Sintchenko V, Gilbert G L, Coiera E, Dwyer D
Center for Health Informatics, University of New South Wales, Sydney 2052, NSW, Australia.
J Clin Virol. 2002 Jul;25(1):15-21. doi: 10.1016/s1386-6532(00)00182-7.
neuraminidase (NA) inhibitors have recently become available for treatment of influenza. Rapid antigen detection assays at 'point-of-care' may improve the accuracy of clinical diagnosis, but the value of these techniques in assisting with the appropriate use of antivirals remains controversial.
to compare the diagnostic utilities of two management strategies for influenza, empirical antiviral therapy versus therapy based on a positive rapid test result in pre-epidemic and epidemic periods.
a threshold decision analytic model was designed to compare these competing strategies and sensitivity analysis performed to examine the impact of diagnostic variables on the expected utility of the decision with a range of prior probabilities of infection between 1 and 50%.
on the basis of the calculated sensitivity (77%) and specificity (95%) of a point-of-care test for influenza, pre-treatment testing was preferred and cost-effective in non-epidemic stage of the influenza cycle.

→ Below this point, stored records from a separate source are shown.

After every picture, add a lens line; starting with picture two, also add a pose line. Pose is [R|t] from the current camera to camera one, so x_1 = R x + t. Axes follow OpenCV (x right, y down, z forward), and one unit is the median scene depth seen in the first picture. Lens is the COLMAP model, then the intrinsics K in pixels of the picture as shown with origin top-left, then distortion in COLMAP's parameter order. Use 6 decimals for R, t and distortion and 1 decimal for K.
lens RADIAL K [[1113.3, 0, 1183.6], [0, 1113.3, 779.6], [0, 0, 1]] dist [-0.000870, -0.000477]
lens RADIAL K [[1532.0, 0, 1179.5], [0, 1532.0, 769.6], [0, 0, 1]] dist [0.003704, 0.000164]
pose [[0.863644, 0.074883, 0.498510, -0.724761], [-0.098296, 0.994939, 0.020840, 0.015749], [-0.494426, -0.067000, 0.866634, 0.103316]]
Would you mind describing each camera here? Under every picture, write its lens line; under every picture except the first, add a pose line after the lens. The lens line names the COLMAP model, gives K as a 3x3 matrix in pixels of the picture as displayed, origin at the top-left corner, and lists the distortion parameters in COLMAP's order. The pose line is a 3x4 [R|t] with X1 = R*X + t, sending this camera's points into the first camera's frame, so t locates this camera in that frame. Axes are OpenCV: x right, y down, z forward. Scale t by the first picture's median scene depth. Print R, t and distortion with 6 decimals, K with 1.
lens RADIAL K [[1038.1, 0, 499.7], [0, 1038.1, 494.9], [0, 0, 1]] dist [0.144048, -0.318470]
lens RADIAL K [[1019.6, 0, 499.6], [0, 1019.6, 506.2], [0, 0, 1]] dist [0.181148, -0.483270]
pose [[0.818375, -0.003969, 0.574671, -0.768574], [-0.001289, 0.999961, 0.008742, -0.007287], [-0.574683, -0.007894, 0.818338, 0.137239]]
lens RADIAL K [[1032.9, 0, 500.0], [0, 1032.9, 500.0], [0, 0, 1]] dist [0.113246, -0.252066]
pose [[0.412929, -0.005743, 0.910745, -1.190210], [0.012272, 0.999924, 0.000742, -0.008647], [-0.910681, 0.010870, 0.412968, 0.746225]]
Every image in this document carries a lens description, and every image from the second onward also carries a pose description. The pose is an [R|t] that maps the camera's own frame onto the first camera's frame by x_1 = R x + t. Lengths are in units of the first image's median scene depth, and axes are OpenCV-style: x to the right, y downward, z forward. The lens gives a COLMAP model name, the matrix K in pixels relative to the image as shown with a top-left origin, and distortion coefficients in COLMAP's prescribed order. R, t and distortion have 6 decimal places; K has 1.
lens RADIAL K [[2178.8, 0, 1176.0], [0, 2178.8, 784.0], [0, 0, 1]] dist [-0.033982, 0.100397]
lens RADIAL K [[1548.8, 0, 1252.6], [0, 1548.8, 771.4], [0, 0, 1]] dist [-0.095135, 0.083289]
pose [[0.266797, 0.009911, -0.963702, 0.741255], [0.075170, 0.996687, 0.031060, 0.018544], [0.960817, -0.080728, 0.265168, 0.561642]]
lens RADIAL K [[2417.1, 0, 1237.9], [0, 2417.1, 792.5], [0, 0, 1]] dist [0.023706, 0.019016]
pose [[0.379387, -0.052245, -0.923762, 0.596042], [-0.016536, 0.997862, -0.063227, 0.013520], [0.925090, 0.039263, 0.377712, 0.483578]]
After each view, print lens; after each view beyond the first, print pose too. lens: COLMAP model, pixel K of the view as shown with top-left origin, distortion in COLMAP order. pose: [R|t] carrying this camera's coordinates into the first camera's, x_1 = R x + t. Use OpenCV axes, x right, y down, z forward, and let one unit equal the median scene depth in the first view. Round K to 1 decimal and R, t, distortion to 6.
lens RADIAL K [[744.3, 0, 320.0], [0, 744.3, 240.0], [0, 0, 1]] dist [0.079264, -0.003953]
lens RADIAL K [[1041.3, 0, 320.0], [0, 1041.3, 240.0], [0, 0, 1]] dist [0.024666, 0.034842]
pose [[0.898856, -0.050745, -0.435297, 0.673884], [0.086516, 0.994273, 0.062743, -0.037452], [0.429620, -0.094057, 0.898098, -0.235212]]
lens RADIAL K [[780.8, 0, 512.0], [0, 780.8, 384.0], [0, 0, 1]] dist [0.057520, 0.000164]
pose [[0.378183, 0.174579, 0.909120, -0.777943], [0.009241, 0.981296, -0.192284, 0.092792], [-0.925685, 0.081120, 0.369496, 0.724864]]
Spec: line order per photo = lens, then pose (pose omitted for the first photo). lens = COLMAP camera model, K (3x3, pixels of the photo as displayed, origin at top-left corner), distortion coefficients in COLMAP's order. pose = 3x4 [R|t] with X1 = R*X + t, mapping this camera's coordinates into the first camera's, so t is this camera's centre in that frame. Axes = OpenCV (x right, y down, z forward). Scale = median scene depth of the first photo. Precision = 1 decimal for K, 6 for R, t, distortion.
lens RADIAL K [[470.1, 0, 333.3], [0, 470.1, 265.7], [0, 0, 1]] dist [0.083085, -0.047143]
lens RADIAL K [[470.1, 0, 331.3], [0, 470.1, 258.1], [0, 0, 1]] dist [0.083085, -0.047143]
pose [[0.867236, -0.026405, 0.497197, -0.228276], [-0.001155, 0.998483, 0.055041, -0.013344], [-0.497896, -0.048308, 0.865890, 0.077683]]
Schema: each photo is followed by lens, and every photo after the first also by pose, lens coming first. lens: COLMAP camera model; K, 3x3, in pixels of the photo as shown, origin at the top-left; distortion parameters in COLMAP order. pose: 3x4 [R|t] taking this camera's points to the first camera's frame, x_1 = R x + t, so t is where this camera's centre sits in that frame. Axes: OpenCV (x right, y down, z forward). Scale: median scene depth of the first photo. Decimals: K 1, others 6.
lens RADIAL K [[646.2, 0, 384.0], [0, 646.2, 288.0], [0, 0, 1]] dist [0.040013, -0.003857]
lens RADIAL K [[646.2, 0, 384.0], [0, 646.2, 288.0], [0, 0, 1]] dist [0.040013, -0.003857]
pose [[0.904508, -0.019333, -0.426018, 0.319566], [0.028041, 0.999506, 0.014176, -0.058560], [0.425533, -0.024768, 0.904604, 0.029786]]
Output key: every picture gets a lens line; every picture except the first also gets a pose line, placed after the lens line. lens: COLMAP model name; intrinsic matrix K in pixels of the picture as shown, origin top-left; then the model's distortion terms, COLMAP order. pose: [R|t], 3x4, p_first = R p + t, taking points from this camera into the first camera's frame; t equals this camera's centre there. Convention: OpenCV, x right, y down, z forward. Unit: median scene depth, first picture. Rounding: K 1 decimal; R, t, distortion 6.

The alternative strategy of empirical treatment produces a higher utility value during epidemics, but may result in overuse of antivirals for low-risk populations. The two strategies had equivalent efficacy when the probability of influenza was 42%.
Patients with flu-like illness, who present outside the influenza outbreak and are considered to be at low risk for influenza-related complications, should be tested to confirm the diagnosis before starting antiviral treatment with a NA inhibitor. The most important variables in the model were the accuracy of the clinical diagnosis and the pre-test probability of influenza. A threshold probability of influenza of 42% would dictate changing from the rapid testing strategy to a 'treat regardless' strategy.
神经氨酸酶(NA)抑制剂最近已可用于治疗流感。“即时检测”的快速抗原检测方法可能会提高临床诊断的准确性,但这些技术在辅助合理使用抗病毒药物方面的价值仍存在争议。
比较流感两种管理策略的诊断效用,即经验性抗病毒治疗与基于快速检测结果为阳性的治疗策略,分别应用于流行前期和流行期。
设计了一个阈值决策分析模型来比较这些相互竞争的策略,并进行敏感性分析,以检验诊断变量对决策预期效用的影响,感染的先验概率范围为1%至50%。
根据流感即时检测计算出的敏感性(77%)和特异性(95%),在流感周期的非流行阶段,治疗前检测更可取且具有成本效益。经验性治疗的替代策略在流行期间产生更高的效用值,但可能导致低风险人群过度使用抗病毒药物。当流感概率为42%时,这两种策略具有同等疗效。
出现流感样疾病、在流感暴发期之外就诊且被认为发生流感相关并发症风险较低的患者,在开始使用NA抑制剂进行抗病毒治疗前应进行检测以确诊。该模型中最重要的变量是临床诊断的准确性和流感的检测前概率。流感阈值概率为42%时将决定从快速检测策略转变为“无论如何都治疗”策略。